◆ **THE PROBLEM**:
Take every line of the material and reproduce it exactly.

(DATA SUPPLIED begins)

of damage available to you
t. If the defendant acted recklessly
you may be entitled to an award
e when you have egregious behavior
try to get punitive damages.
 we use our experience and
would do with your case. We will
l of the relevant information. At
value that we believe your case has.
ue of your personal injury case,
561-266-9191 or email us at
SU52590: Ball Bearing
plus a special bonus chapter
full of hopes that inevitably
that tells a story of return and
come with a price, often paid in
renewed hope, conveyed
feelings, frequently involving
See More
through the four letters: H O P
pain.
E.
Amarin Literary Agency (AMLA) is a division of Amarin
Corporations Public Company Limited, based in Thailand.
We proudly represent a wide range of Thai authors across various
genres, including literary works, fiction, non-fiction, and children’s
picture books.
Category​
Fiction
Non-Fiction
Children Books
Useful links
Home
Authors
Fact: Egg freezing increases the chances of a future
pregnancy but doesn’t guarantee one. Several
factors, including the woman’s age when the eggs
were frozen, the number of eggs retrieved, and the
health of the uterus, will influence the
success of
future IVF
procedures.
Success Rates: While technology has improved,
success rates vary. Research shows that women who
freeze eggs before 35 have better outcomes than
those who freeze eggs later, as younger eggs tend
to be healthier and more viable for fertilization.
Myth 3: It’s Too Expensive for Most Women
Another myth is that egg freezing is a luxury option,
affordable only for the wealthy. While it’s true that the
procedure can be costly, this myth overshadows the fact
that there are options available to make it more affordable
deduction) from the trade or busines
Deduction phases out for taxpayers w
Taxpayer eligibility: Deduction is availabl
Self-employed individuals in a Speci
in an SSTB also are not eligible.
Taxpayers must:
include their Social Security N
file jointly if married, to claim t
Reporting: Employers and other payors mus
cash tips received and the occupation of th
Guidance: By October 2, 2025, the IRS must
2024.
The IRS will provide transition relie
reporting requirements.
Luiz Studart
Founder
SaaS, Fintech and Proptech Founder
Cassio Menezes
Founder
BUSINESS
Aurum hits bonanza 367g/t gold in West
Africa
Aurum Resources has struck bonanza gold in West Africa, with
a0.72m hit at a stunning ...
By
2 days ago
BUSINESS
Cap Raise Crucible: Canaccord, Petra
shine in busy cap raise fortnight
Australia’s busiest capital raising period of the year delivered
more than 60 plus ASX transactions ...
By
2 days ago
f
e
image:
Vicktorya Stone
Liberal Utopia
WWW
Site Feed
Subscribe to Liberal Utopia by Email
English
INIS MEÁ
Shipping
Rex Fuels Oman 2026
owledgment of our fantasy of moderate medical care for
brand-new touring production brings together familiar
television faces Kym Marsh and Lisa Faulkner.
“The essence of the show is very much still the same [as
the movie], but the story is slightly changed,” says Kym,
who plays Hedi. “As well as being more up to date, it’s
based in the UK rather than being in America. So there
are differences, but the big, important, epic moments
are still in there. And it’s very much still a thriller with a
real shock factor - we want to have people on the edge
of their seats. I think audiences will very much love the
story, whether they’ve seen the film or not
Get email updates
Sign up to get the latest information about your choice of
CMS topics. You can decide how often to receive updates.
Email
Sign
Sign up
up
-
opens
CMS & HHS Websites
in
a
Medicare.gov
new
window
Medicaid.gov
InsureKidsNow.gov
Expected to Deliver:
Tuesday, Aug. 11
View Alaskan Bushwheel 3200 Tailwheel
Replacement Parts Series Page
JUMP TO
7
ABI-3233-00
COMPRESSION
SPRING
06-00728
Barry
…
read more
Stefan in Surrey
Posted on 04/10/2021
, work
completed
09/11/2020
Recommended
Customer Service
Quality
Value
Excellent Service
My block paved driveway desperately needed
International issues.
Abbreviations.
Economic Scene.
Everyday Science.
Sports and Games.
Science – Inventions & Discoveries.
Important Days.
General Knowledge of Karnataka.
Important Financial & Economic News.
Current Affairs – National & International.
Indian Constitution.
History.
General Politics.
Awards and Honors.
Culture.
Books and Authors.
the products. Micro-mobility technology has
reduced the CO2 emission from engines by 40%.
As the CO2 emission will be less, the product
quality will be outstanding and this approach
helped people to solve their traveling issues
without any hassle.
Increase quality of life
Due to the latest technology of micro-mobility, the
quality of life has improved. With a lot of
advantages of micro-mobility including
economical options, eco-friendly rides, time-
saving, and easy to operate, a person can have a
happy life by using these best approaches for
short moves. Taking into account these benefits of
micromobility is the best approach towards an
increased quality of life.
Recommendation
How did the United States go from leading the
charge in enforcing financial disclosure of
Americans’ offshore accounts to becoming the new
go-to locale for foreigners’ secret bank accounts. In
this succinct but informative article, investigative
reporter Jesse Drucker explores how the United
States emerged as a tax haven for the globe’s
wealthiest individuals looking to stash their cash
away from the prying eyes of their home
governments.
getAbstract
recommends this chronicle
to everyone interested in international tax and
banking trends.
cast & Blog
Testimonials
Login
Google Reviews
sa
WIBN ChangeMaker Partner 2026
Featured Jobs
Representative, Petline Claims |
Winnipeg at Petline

(DATA SUPPLIED ends)

◆ **RESULT**:
of damage available to you
t. If the defendant acted recklessly
you may be entitled to an award
e when you have egregious behavior
try to get punitive damages.
 we use our experience and
would do with your case. We will
l of the relevant information. At
value that we believe your case has.
ue of your personal injury case,
561-266-9191 or email us at
SU52590: Ball Bearing
plus a special bonus chapter
full of hopes that inevitably
that tells a story of return and
come with a price, often paid in
renewed hope, conveyed
feelings, frequently involving
See More
through the four letters: H O P
pain.
E.
Amarin Literary Agency (AMLA) is a division of Amarin
Corporations Public Company Limited, based in Thailand.
We proudly represent a wide range of Thai authors across various
genres, including literary works, fiction, non-fiction, and children’s
picture books.
Category​
Fiction
Non-Fiction
Children Books
Useful links
Home
Authors
Fact: Egg freezing increases the chances of a future
pregnancy but doesn’t guarantee one. Several
factors, including the woman’s age when the eggs
were frozen, the number of eggs retrieved, and the
health of the uterus, will influence the
success of
future IVF
procedures.
Success Rates: While technology has improved,
success rates vary. Research shows that women who
freeze eggs before 35 have better outcomes than
those who freeze eggs later, as younger eggs tend
to be healthier and more viable for fertilization.
Myth 3: It’s Too Expensive for Most Women
Another myth is that egg freezing is a luxury option,
affordable only for the wealthy. While it’s true that the
procedure can be costly, this myth overshadows the fact
that there are options available to make it more affordable
deduction) from the trade or busines
Deduction phases out for taxpayers w
Taxpayer eligibility: Deduction is availabl
Self-employed individuals in a Speci
in an SSTB also are not eligible.
Taxpayers must:
include their Social Security N
file jointly if married, to claim t
Reporting: Employers and other payors mus
cash tips received and the occupation of th
Guidance: By October 2, 2025, the IRS must
2024.
The IRS will provide transition relie
reporting requirements.
Luiz Studart
Founder
SaaS, Fintech and Proptech Founder
Cassio Menezes
Founder
BUSINESS
Aurum hits bonanza 367g/t gold in West
Africa
Aurum Resources has struck bonanza gold in West Africa, with
a0.72m hit at a stunning ...
By
2 days ago
BUSINESS
Cap Raise Crucible: Canaccord, Petra
shine in busy cap raise fortnight
Australia’s busiest capital raising period of the year delivered
more than 60 plus ASX transactions ...
By
2 days ago
f
e
image:
Vicktorya Stone
Liberal Utopia
WWW
Site Feed
Subscribe to Liberal Utopia by Email
English
INIS MEÁ
Shipping
Rex Fuels Oman 2026
owledgment of our fantasy of moderate medical care for
brand-new touring production brings together familiar
television faces Kym Marsh and Lisa Faulkner.
“The essence of the show is very much still the same [as
the movie], but the story is slightly changed,” says Kym,
who plays Hedi. “As well as being more up to date, it’s
based in the UK rather than being in America. So there
are differences, but the big, important, epic moments
are still in there. And it’s very much still a thriller with a
real shock factor - we want to have people on the edge
of their seats. I think audiences will very much love the
story, whether they’ve seen the film or not
Get email updates
Sign up to get the latest information about your choice of
CMS topics. You can decide how often to receive updates.
Email
Sign
Sign up
up
-
opens
CMS & HHS Websites
in
a
Medicare.gov
new
window
Medicaid.gov
InsureKidsNow.gov
Expected to Deliver:
Tuesday, Aug. 11
View Alaskan Bushwheel 3200 Tailwheel
Replacement Parts Series Page
JUMP TO
7
ABI-3233-00
COMPRESSION
SPRING
06-00728
Barry
…
read more
Stefan in Surrey
Posted on 04/10/2021
, work
completed
09/11/2020
Recommended
Customer Service
Quality
Value
Excellent Service
My block paved driveway desperately needed
International issues.
Abbreviations.
Economic Scene.
Everyday Science.
Sports and Games.
Science – Inventions & Discoveries.
Important Days.
General Knowledge of Karnataka.
Important Financial & Economic News.
Current Affairs – National & International.
Indian Constitution.
History.
General Politics.
Awards and Honors.
Culture.
Books and Authors.
the products. Micro-mobility technology has
reduced the CO2 emission from engines by 40%.
As the CO2 emission will be less, the product
quality will be outstanding and this approach
helped people to solve their traveling issues
without any hassle.
Increase quality of life
Due to the latest technology of micro-mobility, the
quality of life has improved. With a lot of
advantages of micro-mobility including
economical options, eco-friendly rides, time-
saving, and easy to operate, a person can have a
happy life by using these best approaches for
short moves. Taking into account these benefits of
micromobility is the best approach towards an
increased quality of life.
Recommendation
How did the United States go from leading the
charge in enforcing financial disclosure of
Americans’ offshore accounts to becoming the new
go-to locale for foreigners’ secret bank accounts. In
this succinct but informative article, investigative
reporter Jesse Drucker explores how the United
States emerged as a tax haven for the globe’s
wealthiest individuals looking to stash their cash
away from the prying eyes of their home
governments.
getAbstract
recommends this chronicle
to everyone interested in international tax and
banking trends.
cast & Blog
Testimonials
Login
Google Reviews
sa
WIBN ChangeMaker Partner 2026
Featured Jobs
Representative, Petline Claims |
Winnipeg at Petline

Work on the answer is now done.